District Mayor of Lurín
- In office 1 January 2019 – 1 March 2021
- Preceded by: José Arakaki Nakamine
- Succeeded by: Francisco Julca Mideyros
- In office 1 January 2007 – 31 December 2014
- Preceded by: José Luis Ayllón Mini
- Succeeded by: José Arakaki Nakamine

District Councillor of Lurín
- In office 1 January 1990 – 28 March 1993

Personal details
- Born: Jorge Juan Marticorena Cuba 9 November 1956 Tantara District, Peru
- Died: 1 March 2021 (aged 64)
- Political party: APRA PDSP

= Jorge Marticorena Cuba =

Peruvian politician (1956–2021)

Jorge Marticorena Cuba (9 November 1956 – 1 March 2021) was a Peruvian politician. He was District Mayor of Lurín, serving from 2007 to 2014 and again from 2019 until his death in 2021.

==Biography==
Cuba was born in the Tantara District to Jorge Marticorena Salvatierra and Sebastiana Cuba Violeta. He attended the Alfonso Ugarte School in Lima for his primary and secondary studies, and Inca Garcilaso de la Vega University for his accounting degree.

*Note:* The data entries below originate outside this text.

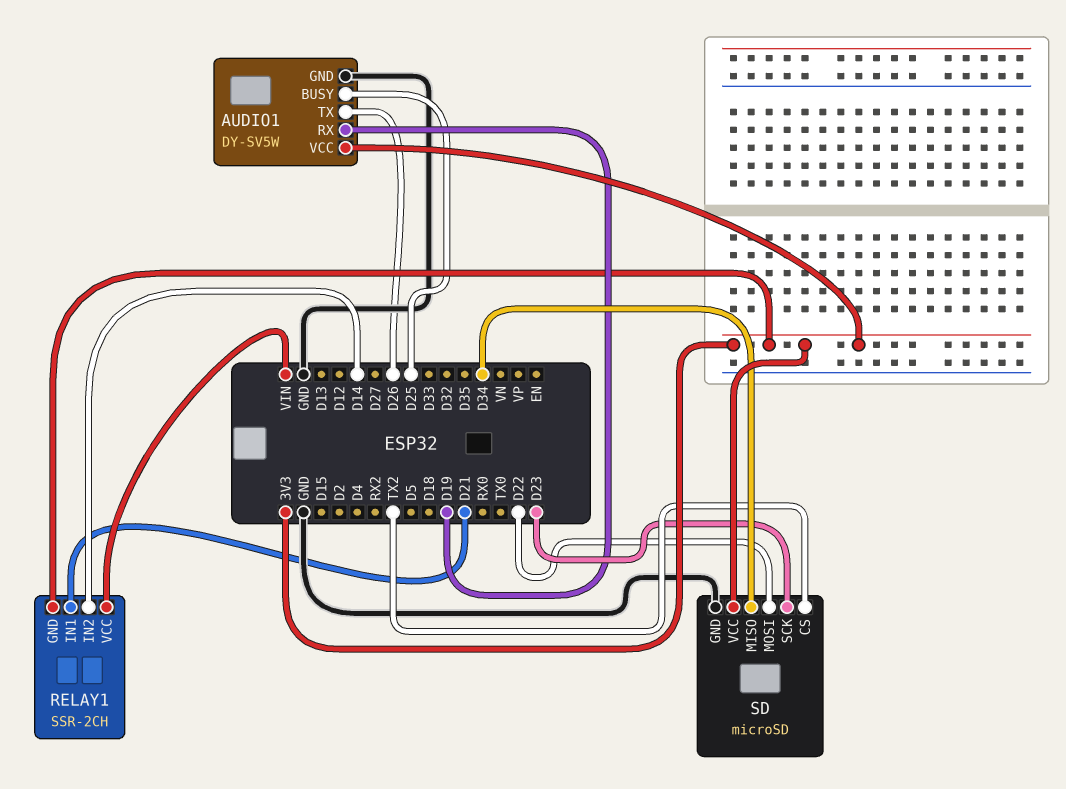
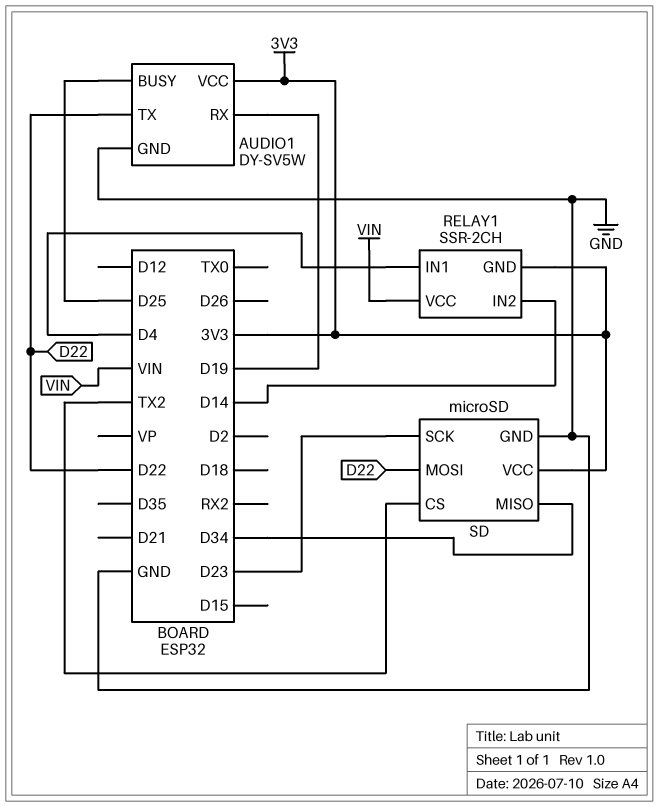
AUDIO1 pin TX: D26 -> D22
RELAY1 pin IN1: D21 -> D4

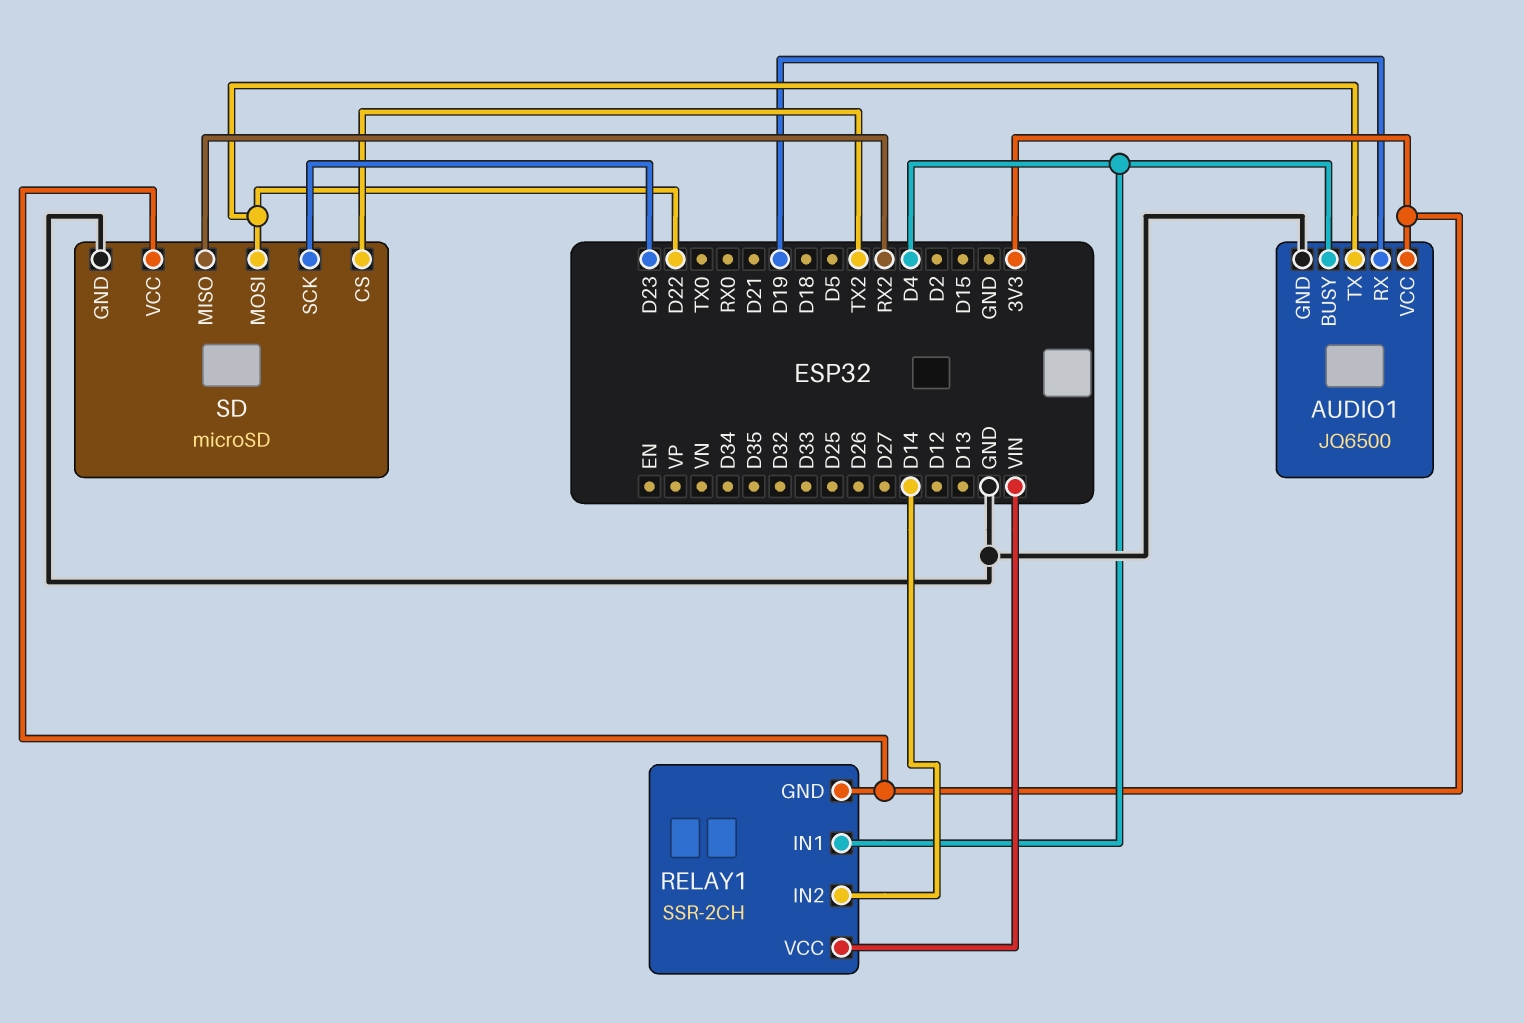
AUDIO1: DY-SV5W -> JQ6500
AUDIO1 pin BUSY: D25 -> D4
SD pin MISO: D34 -> RX2

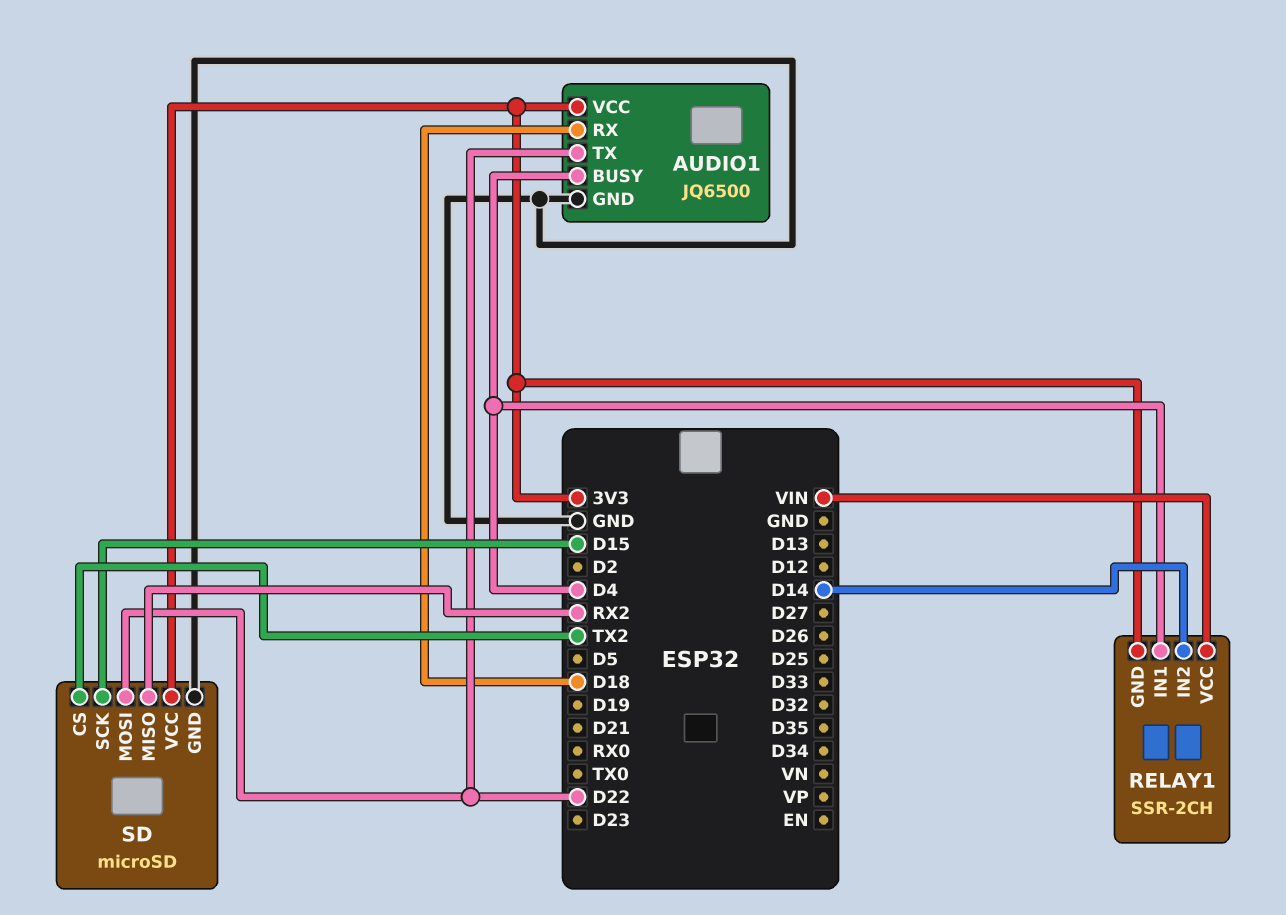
AUDIO1 pin RX: D19 -> D18
SD pin SCK: D23 -> D15

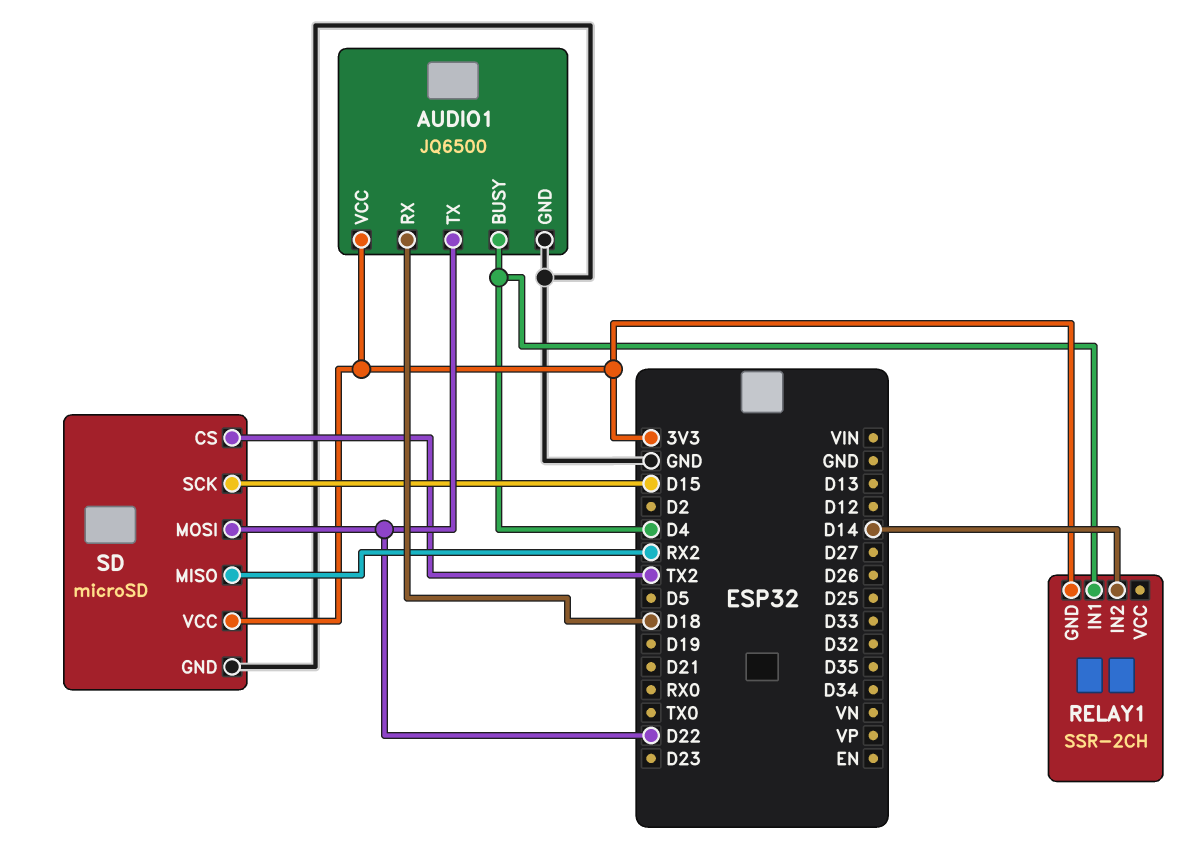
RELAY1 pin VCC: VIN -> none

Cuba stood in the 1989 Lima municipal elections as a member of the Peruvian Aprista Party, which would later merge into the American Popular Revolutionary Alliance. He was elected to be a Municipal Councillor for the Lurín district from 1990 to 1993. He ran for Mayor of the district in 2002, but was defeated by José Luis Ayllón Mini. However, he redeemed himself in 2006, winning the seat. He was reelected in the 2010 elections but lost to José Arakaki Nakamine in the 2014 elections. For the 2018 elections, he switched to the party We Are Peru and once again won the seat of District Mayor of Lurín.

Jorge Marticorena contracted COVID-19 during the COVID-19 pandemic in Peru in February 2021. He died on 1 March 2021 at the age of 64, becoming the third district mayor in the Lima metropolitan area to die of the disease, following Luis Chauca Navarro and Claudio Marcatoma Ccahuana.